(INPUT)

---*---

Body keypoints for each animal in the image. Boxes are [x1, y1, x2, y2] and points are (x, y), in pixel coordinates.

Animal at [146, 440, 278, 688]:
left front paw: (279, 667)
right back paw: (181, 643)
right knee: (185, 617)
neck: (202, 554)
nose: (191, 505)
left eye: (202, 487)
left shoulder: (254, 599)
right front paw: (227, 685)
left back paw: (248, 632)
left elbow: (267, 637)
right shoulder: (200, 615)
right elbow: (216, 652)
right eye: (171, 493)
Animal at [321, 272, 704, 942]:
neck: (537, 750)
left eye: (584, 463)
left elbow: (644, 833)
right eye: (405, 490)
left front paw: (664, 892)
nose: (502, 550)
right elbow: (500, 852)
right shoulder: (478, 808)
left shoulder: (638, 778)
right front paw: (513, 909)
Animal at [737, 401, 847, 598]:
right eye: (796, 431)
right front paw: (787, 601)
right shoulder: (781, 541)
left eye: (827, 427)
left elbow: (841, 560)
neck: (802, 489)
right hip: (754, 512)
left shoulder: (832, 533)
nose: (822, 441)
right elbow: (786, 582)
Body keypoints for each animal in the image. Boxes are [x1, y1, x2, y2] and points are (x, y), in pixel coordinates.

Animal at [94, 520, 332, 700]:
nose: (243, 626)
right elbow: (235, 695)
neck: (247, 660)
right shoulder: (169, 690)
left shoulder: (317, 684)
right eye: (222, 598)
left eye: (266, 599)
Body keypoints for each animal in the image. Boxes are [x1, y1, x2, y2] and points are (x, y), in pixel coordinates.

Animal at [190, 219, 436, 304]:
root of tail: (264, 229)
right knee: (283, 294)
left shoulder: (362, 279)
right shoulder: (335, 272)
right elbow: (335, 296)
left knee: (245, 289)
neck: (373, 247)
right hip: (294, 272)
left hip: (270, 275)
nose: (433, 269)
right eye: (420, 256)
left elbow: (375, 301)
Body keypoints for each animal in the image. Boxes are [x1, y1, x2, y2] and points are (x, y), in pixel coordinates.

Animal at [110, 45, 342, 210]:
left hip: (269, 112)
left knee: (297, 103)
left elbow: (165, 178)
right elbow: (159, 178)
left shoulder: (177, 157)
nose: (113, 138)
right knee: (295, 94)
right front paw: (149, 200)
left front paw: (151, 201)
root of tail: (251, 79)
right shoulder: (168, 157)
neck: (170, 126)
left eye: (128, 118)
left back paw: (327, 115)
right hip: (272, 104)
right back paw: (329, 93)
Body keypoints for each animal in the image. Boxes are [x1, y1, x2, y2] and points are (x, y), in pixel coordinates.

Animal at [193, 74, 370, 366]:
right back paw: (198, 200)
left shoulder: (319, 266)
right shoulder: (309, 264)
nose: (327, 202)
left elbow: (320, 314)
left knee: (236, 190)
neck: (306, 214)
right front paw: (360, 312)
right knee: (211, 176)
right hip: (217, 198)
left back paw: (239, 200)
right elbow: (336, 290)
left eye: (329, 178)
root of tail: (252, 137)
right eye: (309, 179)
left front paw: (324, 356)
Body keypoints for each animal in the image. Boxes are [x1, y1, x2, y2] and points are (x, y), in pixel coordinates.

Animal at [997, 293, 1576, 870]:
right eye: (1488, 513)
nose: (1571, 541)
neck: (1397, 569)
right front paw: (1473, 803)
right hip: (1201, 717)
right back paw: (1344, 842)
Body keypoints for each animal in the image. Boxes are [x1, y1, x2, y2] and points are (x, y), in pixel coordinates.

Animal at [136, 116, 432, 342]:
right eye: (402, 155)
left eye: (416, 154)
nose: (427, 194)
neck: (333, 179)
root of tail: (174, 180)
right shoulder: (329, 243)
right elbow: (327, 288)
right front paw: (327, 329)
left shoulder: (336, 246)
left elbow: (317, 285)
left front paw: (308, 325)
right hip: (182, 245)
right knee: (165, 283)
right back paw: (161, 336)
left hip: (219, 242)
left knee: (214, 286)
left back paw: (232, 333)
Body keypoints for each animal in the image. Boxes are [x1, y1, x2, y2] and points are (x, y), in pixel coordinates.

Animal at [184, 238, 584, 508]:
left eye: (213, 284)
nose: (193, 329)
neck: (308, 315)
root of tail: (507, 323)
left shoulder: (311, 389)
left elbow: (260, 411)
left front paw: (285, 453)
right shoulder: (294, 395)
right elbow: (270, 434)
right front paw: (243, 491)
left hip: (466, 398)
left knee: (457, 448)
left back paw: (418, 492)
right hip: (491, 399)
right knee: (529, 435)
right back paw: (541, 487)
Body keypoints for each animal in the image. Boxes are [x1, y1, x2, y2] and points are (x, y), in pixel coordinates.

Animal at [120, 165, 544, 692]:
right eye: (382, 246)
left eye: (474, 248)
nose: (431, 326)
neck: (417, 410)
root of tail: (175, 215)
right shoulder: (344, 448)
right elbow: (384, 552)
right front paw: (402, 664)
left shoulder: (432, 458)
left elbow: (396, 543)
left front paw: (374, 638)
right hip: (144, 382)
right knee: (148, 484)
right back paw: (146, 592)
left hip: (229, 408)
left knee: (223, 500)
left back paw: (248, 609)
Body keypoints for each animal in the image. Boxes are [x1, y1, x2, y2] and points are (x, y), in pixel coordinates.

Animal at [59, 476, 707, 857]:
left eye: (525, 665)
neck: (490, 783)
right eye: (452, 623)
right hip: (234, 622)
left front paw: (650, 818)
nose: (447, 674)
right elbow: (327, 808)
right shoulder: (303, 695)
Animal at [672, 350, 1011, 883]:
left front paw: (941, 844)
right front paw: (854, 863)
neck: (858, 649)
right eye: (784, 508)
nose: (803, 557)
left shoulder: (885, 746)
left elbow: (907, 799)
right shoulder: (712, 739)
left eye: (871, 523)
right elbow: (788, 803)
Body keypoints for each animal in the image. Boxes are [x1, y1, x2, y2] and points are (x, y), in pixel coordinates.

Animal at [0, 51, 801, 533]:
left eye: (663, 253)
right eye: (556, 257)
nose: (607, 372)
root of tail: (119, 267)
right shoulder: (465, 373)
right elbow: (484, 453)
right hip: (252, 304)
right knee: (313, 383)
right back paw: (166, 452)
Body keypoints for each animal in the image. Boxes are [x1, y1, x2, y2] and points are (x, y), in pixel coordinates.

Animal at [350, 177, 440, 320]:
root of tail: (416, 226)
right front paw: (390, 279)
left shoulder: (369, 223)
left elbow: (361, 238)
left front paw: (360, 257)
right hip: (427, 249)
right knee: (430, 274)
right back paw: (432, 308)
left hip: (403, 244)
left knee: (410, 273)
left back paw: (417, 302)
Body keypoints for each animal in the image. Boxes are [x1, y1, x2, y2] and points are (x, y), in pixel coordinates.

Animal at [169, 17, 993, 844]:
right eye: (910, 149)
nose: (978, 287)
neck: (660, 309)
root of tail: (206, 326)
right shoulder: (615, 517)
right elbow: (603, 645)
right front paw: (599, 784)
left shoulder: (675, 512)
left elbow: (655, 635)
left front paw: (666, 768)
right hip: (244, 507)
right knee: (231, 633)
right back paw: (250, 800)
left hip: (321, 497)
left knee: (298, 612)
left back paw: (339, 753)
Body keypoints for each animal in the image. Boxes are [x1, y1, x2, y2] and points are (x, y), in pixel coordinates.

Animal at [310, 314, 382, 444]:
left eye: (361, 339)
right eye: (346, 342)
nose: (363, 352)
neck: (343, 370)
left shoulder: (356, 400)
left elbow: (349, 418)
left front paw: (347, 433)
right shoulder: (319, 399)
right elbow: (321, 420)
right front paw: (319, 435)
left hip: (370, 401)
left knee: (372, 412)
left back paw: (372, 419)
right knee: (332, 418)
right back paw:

---*---

(TASK ITEM) Word for word, repeat the lines from the one holding "left knee: (372, 412)" through the last line of the entries, both included.

(ANSWER TO THE EXERCISE)
left knee: (372, 412)
left back paw: (372, 419)
right knee: (332, 418)
right back paw:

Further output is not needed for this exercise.